William Stout said...

I have long been a Goldwater conservative. My thoughts run in the same vein as yours and I wonder about the fate of my homeland. Reagan and other conservatives like Bill Buckley were articulate about conservative values. They explained them with the patience of a schoolmaster. In short, they taught the American people why these principles were of value to them.

Somewhere along the line, we stopped speaking about what we believe and more importantly, why we believe it to be right. Part of the reason for losing that perspective comes from the left, who long ago stopped meeting us in the arena of ideas. Part of it was fatigue from having to explain over and over again. Part of it was that we believed that we had described our philosophy of government enough times that it ought to stick, but it did not. But the American people need our conservative message now, more than they ever have before.

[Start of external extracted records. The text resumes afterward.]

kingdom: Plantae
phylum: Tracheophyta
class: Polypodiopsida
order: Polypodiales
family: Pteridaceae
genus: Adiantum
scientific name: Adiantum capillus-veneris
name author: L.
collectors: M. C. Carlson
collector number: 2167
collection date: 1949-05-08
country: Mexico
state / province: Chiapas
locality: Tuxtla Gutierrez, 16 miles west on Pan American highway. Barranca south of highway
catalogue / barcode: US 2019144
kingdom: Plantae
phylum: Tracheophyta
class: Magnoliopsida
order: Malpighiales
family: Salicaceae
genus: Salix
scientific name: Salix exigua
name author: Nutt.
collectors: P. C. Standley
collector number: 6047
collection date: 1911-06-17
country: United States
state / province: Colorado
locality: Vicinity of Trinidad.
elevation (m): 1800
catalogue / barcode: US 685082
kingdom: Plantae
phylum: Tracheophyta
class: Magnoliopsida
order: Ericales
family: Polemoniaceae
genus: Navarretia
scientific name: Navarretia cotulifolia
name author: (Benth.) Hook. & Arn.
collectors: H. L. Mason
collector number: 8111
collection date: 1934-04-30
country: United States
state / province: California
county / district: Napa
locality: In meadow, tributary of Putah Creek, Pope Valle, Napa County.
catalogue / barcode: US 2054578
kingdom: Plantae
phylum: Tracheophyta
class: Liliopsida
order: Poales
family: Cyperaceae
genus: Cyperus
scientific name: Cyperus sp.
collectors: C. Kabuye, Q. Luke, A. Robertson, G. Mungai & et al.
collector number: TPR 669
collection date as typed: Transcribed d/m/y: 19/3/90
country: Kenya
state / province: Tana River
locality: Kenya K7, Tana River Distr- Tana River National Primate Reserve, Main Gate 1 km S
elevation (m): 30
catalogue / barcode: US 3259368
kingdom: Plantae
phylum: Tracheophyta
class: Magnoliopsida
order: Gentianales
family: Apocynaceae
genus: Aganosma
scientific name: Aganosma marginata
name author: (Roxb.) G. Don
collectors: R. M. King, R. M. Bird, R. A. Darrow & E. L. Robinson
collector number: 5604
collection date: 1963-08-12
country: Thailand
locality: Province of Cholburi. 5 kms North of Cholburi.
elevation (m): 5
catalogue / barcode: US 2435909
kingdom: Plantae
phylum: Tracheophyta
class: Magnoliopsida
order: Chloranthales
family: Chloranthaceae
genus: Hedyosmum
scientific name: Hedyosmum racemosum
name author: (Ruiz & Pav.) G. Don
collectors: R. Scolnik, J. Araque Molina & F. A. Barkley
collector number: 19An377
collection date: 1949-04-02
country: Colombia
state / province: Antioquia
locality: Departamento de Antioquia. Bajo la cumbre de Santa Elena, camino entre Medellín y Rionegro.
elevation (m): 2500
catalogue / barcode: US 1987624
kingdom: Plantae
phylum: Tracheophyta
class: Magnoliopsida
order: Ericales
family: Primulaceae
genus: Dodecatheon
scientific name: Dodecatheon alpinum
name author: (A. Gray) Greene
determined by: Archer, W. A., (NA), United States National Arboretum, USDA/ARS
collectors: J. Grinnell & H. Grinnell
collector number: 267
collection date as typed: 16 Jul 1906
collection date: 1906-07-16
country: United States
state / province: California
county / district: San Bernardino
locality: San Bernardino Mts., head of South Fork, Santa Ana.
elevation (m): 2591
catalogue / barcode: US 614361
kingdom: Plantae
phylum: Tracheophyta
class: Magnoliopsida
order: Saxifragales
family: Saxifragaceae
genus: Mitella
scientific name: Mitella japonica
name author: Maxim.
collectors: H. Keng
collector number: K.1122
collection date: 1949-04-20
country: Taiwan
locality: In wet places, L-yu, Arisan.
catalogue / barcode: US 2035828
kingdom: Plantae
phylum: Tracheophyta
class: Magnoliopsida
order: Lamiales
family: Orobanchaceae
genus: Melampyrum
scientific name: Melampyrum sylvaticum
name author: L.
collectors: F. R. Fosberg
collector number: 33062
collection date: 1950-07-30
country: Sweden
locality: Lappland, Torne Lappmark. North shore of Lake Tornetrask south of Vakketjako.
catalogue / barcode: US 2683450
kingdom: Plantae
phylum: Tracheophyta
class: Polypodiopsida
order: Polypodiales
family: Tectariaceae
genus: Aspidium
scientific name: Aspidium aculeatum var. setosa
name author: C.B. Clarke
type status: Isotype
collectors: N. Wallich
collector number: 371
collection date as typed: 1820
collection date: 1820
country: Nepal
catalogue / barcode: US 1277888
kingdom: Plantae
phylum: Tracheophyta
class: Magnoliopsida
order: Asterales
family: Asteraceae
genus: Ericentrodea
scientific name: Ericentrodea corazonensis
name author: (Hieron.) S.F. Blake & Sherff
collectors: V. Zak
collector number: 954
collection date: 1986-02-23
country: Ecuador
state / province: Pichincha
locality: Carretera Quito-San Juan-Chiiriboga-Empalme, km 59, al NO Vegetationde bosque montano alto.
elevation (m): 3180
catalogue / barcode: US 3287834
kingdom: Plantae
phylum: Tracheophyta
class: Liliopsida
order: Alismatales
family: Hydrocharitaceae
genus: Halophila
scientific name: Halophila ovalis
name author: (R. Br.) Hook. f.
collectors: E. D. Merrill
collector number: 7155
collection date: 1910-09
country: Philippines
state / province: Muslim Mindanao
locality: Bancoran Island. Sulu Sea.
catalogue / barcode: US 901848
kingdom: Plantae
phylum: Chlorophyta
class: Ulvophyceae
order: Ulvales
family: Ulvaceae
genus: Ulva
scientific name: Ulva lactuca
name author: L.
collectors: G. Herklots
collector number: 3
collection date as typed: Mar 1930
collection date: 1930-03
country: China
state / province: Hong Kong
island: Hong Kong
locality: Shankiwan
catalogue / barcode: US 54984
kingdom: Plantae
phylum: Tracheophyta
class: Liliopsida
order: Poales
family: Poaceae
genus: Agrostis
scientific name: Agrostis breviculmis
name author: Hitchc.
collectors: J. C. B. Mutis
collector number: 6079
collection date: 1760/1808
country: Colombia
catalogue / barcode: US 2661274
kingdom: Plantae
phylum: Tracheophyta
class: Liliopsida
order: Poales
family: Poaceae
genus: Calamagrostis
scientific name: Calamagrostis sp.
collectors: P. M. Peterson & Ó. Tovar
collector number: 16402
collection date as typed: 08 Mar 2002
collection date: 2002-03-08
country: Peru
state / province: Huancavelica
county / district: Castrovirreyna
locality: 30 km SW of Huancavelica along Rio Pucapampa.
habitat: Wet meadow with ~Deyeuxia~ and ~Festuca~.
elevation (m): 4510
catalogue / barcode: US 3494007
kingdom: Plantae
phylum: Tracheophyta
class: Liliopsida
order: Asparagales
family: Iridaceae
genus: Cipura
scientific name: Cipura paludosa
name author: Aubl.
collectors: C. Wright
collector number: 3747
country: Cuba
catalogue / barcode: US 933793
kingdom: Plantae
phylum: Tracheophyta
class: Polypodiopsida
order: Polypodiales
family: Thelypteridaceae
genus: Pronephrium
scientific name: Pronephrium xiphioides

I believe that America hangs on a precipice. Move just a little the wrong way and she will fall. Our enemy considers Obamacare to be a masterstroke, not because they believe that it will help people. But because it was intended as a fait accompli that produced benefits that the American people will never relinquish. As such, it is a firm step toward a socialist state. While the public is less than enamored of it presently, they remain committed to getting something for nothing.

Allow me to quote one of my favorite authors, TANSTAAFL. In short, there is no such thing as a free lunch. One way or another, you will pay for it. Try to remove the perceived freebie and the public will fight like the Greeks did when faced with austerity, even if it means placing the financial burden on their own offspring. An act once called a sin by Jefferson. By repeatedly taking these steps, the left hopes to convert America into their socialist utopia by slow progression. The trouble with the Republican Party as I see it is this: they no longer hold conservative values as their core principles.

When your choice is between Karl Marx and Karl Marx junior, is there any real difference? As has been the choice of the electorate of late, we have been forced to vote for the lesser of two evils. I believe that it is high time to launch a third party that is dedicated to our values. Such a party would be a foil for both the Democrats and Republicans, and would remain true to our founder's values. Unless we proceed down that road, we will be forever locked into selecting the lesser of the evils.

Anonymous said...

You lost me when you said there are Japanese who claim they defeated America in ww2.

Japanese do not driink Kool Aid. That's for Americans.

Francis W. Porretto said...

I never make a factual claim that I have not verified, Anon. That's one you can look up for yourself.

Ronbo said...

Never forget that it was the REPUBLICANS who created the Progressive big government movement under Teddy Roosevelt in the early 1900s - and that the first full bore Progressive political party was the "Bull Moose" led by the same T.R. to defeat the conservative GOP of Taft in 1912.

The only difference between Progressive Republicans and Progressive Democrats is over foreign policy - the Progressive Republicans want America to be the world policeman and export "democracy" - whereas, the Progressive Democrats do not favor foreign adventures.

Other than foreign policy the two wings of the Progressive movement disagree on little, for instance, the Democrats had no problem with Common (Communist)Core Education, which was a Progressive GOP idea.

I call the two major American political parties, "The New Tories" and like the old Tories of the American Revolution they are totally loyal to the king-emperor.

DAN III said...

So, this essay concludes, in a nutshell, better to vote for the lessor of two evils. Problem with that is it is still evil.

Francis W. Porretto said...

I can't imagine how you got that out of what I wrote, Dan.